_Task requirements_. Return only those lines of the records below in which "ています" appears.

_Data extracts_.
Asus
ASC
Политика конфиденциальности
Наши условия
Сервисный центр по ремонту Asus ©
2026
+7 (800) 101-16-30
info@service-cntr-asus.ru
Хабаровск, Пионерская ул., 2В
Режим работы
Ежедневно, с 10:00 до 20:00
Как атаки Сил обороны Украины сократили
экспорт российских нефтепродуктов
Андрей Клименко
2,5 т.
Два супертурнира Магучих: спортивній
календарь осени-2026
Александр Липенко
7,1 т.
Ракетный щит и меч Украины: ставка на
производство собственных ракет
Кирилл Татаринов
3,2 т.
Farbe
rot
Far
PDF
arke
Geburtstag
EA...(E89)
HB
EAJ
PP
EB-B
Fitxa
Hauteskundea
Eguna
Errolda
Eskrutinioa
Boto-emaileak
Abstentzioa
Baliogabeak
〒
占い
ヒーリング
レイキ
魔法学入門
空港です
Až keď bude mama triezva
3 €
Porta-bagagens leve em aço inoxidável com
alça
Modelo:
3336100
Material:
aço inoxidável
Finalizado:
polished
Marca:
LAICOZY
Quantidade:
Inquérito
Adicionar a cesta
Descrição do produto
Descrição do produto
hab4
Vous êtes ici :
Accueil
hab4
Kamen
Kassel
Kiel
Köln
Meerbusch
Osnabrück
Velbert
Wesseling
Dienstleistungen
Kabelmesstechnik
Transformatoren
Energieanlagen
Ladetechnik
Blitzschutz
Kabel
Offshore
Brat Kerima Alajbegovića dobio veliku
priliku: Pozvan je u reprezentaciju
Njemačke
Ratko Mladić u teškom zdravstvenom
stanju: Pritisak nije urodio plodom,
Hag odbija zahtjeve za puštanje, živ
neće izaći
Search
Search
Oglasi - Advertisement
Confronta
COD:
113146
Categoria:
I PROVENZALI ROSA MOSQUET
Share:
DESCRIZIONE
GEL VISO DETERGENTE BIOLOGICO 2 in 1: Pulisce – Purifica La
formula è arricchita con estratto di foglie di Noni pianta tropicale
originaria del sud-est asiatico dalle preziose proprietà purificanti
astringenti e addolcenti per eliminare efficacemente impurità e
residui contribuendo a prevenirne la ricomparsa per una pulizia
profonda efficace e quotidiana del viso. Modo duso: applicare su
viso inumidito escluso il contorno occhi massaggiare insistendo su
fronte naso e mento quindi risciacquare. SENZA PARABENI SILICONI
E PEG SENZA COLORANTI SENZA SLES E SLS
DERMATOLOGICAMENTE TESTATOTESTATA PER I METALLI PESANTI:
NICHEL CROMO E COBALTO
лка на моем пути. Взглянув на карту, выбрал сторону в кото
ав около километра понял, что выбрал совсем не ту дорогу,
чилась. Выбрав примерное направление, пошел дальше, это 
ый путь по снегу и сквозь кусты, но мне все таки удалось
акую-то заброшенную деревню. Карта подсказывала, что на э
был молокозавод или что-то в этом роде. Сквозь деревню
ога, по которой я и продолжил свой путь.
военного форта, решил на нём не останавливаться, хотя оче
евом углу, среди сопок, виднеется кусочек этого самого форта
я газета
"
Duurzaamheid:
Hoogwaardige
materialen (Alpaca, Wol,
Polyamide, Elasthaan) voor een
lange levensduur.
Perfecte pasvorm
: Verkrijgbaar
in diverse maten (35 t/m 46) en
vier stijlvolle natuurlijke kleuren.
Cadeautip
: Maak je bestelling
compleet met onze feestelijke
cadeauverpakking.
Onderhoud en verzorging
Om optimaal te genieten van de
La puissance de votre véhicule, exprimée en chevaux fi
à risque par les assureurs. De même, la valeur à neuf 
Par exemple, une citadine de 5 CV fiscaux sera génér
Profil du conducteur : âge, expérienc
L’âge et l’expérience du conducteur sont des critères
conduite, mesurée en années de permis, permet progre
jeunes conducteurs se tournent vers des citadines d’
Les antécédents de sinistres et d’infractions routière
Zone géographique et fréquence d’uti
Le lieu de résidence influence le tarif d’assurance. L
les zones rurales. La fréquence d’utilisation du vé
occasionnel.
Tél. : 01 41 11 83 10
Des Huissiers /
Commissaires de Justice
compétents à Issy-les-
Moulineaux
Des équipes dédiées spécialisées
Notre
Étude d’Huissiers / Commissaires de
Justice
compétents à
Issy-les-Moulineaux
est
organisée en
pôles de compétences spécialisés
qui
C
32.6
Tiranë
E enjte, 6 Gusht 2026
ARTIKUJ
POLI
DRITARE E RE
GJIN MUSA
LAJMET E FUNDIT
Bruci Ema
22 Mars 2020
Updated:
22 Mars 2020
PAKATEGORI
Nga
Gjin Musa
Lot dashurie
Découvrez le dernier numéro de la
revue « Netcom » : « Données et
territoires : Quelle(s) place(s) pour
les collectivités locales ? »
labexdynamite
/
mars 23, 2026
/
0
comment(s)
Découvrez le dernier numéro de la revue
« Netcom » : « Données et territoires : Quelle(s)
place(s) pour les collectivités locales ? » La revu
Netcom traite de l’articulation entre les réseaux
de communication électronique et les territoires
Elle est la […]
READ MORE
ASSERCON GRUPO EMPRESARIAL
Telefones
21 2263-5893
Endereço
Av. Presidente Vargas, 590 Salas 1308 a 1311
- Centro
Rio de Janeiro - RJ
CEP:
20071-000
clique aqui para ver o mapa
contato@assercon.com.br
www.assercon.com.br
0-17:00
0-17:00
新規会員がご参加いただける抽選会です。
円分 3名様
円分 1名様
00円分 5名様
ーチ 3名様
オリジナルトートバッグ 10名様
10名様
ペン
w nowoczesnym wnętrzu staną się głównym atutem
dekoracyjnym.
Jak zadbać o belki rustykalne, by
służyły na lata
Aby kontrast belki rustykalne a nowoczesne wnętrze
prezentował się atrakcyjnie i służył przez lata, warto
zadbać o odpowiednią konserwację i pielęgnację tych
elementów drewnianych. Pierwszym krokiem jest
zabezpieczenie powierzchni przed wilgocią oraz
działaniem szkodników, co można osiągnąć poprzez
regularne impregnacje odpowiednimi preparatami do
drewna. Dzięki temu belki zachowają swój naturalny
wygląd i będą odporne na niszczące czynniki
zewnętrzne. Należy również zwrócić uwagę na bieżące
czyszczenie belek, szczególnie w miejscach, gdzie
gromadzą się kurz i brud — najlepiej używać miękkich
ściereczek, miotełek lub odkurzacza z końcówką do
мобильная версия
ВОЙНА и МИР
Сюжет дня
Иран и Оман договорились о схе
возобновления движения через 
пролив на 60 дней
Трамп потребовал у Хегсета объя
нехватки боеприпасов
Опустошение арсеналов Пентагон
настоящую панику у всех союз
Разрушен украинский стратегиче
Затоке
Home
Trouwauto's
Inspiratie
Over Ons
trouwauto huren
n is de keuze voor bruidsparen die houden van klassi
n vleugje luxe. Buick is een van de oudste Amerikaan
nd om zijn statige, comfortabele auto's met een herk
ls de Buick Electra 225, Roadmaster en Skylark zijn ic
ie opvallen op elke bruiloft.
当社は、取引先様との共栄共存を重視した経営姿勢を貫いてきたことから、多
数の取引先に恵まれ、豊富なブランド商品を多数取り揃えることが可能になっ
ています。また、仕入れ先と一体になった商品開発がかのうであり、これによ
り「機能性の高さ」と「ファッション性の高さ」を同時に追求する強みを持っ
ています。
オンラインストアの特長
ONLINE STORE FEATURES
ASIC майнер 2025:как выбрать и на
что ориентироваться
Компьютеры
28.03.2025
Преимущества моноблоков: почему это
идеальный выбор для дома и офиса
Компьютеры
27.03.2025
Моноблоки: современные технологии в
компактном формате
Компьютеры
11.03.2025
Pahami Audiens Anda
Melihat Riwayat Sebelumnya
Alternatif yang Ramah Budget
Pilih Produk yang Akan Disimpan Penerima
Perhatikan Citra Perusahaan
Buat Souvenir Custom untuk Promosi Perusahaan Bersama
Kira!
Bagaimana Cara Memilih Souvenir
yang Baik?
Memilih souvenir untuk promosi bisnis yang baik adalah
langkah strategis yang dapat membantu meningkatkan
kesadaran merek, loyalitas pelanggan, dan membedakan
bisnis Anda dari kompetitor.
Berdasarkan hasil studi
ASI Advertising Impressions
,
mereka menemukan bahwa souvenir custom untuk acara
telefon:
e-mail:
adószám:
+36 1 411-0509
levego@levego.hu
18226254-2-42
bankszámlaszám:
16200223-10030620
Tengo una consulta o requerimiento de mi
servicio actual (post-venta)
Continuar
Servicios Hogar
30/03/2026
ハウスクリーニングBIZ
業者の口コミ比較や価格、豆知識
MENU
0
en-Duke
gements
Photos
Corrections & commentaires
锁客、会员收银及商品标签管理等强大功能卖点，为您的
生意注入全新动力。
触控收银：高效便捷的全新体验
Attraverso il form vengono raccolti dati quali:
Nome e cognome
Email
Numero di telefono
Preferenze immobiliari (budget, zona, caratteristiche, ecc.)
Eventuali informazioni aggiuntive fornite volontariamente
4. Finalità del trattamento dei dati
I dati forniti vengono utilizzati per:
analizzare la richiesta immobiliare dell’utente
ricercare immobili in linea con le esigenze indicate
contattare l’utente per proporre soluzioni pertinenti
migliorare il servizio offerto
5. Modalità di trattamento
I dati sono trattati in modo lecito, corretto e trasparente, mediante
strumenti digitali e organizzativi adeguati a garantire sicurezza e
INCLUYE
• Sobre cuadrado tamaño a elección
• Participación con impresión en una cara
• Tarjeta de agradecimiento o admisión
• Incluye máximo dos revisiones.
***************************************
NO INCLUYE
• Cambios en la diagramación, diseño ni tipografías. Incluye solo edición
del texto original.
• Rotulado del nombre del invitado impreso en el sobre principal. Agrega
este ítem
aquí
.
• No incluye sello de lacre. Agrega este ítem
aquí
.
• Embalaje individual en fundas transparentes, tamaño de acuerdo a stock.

_Task solution_.
ています。また、仕入れ先と一体になった商品開発がかのうであり、これによ
ています。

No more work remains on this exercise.